— Почему бы не одолжить у меня?
Нат покачал головой.
— Вряд ли у тебя есть столько денег, да и Совет не позволит тебе их отдать. Они держат твои деньги отдельно, как я слышал. К тому же, есть и другие, кто мог бы одолжить их мне.
— Кто?
— Король Генрих, например. У него больше дворцов, чем он посещает за год, и в половине из них сокровища, на которые он никогда не смотрит.
— И он их не отдает?
— Может, сам и отдал бы. Но у его уха всегда Рэкхем, говорящий, что это будет выглядеть как слабость, что это плохой пример. Конечно, для Рэкхема это будет плохой пример. Он собирает поместья и драгоценные камни так же, как некоторые люди собирают простые камешки, и он не один. Но если бы он и его друзья немного отдали, нам бы хватило.
— Так звучит, будто алхимия и не нужна, — сказала я.
— Она и не нужна, — заявил Нат. — Даже если она сработает, в чем я сомневаюсь, от этого будет лишь больше проблем.
— Каких?
— Никто не знает, какими силами обладает камень.
— Сэр Исаак говорит…
— Он думает, что знает, — сказал Нат. — Но откуда? Все о камне подернуто тайной. Если окажется, что он может делать человека бессмертным, что тогда? Кому мы ему отдадим? Чьим он станет?
— Короля? — предположила я.
— Поначалу. Но как долго это продлится? Даже если камень может делать только золото, все в Европе бросятся за ним, да и остальной мир тоже.
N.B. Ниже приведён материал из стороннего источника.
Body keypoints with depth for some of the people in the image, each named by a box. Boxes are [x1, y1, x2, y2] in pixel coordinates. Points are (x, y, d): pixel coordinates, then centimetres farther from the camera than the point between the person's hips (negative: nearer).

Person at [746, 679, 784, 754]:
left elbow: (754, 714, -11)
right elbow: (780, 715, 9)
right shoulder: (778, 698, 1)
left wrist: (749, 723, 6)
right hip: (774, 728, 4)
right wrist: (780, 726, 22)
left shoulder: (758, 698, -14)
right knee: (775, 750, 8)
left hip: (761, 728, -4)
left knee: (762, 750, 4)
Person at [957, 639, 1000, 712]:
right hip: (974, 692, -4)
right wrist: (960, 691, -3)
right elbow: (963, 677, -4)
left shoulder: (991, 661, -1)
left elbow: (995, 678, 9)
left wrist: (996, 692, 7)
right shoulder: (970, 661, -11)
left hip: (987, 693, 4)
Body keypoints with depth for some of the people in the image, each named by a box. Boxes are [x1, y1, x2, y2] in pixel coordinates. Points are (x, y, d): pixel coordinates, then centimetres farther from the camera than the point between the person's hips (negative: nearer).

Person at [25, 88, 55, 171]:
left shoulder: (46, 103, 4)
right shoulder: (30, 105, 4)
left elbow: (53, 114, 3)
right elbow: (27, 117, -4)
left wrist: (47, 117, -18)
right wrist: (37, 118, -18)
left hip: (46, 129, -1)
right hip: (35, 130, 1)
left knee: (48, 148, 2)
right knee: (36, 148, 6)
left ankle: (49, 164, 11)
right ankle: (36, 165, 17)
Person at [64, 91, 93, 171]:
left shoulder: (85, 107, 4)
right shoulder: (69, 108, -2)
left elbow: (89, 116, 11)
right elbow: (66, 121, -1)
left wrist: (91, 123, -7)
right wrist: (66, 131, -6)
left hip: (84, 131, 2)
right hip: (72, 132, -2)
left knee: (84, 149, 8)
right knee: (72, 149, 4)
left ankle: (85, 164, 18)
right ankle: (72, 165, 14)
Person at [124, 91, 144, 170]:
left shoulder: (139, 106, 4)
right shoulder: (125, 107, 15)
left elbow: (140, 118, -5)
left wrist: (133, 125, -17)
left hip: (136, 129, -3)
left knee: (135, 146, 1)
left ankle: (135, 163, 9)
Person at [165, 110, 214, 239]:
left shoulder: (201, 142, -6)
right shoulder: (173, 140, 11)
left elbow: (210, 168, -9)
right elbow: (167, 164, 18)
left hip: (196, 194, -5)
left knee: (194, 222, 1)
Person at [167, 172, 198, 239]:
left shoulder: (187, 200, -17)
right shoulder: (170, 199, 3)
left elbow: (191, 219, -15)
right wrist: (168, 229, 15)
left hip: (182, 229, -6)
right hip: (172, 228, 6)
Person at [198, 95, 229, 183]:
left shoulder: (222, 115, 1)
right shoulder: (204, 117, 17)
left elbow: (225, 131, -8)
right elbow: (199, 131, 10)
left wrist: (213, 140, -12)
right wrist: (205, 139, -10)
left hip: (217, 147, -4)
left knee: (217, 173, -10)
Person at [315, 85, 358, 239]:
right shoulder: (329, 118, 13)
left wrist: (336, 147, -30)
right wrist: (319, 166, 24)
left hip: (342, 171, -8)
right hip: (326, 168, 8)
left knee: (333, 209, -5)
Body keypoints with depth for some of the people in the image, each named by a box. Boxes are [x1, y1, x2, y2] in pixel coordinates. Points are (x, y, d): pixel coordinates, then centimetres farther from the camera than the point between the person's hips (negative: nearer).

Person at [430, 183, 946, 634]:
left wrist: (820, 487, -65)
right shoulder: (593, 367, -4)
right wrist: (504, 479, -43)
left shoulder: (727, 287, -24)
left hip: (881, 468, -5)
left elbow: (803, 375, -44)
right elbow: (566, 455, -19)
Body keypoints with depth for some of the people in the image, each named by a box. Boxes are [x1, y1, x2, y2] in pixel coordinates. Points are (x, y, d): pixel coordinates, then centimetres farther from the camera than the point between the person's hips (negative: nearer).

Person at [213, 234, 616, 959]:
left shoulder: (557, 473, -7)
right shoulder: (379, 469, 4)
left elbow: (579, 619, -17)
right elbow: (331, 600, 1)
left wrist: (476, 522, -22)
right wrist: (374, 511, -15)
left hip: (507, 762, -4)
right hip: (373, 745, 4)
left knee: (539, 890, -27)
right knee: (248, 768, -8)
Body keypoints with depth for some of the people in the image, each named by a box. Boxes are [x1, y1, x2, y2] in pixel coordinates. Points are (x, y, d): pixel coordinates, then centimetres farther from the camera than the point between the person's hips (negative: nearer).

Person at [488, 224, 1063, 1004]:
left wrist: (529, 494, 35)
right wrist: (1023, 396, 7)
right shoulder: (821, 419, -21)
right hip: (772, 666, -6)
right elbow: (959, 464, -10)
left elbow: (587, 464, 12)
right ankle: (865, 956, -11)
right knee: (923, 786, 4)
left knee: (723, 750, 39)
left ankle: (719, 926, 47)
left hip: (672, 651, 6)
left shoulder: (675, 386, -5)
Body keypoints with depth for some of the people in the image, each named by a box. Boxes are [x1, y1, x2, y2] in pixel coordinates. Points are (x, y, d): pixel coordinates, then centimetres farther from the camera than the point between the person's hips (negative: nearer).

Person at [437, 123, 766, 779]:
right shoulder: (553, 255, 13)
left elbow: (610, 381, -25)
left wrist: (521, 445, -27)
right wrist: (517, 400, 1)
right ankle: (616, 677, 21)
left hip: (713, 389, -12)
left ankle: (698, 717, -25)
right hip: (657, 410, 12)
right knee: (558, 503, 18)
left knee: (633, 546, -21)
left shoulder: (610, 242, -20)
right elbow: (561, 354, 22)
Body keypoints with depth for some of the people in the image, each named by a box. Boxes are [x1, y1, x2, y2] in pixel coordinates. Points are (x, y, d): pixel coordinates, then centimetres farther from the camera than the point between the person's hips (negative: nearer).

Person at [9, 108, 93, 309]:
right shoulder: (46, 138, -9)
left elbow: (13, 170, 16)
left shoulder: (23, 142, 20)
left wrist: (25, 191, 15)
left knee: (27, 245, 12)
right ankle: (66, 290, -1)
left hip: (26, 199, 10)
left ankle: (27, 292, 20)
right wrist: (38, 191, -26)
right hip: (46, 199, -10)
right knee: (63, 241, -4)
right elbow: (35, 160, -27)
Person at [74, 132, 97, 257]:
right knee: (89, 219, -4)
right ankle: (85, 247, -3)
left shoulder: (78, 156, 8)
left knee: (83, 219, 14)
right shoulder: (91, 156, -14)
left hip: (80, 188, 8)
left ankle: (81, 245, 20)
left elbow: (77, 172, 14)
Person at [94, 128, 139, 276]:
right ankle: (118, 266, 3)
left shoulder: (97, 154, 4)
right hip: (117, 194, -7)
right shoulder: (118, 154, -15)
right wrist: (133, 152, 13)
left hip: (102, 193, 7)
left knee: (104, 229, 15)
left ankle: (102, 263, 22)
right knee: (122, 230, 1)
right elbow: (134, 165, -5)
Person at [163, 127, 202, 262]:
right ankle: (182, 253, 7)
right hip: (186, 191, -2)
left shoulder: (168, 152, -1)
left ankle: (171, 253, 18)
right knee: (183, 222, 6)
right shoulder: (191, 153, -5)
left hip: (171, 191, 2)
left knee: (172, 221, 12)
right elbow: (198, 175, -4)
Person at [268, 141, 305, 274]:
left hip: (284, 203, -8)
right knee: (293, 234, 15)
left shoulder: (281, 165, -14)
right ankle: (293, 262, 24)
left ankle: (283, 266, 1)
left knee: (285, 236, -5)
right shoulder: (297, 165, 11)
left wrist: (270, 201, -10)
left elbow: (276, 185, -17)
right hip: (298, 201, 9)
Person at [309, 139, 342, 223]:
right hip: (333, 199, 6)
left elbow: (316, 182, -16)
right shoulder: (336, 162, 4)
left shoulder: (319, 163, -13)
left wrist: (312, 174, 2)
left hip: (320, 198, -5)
И когда камень попадет в злые руки, где мы будем? — он покачал головой. — Это кажется выходом, но лучше обойтись без этого.
Я нежно сказала:
— По-моему, ты слишком сильно беспокоишься заранее.
— Кто-то же должен.
— Но почему ты?
Его голос стал печальным.
— Потому что я такой.
Точно. Нат никогда не мирился с идеей. Он должен был обдумать ее со всех сторон, и он любил задавать неловкие вопросы. Иначе он не был бы Натом. Но я боялась, что в этот раз он навлечет беду, в первую очередь, на себя.
— А еще я переживаю за тебя, — продолжил он. — Эта одержимость алхимией мешает Совету нормально думать. Как они могли просить тебя исполнить песнь лунного шиповника так, будто никаких последствий не было? А что потом они попросят?
— Из-за этого и я переживаю, — призналась я.
Он склонился ко мне, сидя на сундуке, все еще тело напряглось.
— Клянусь, я сделаю все, что в моих силах, чтобы уберечь тебя. Люси.
От его яростной тревоги я не могла дышать. Я склонилась к нему, но он встал без слов, сжимая кулаки.
— Нет? — я тоже встала, но не рассчитала тесное пространство. Мое плечо врезалось в его, он поймал меня рукой. Я успела на миг подумать, что было в его глазах, а потом его руки обвили меня, и мы целовались так, словно не могли остановиться.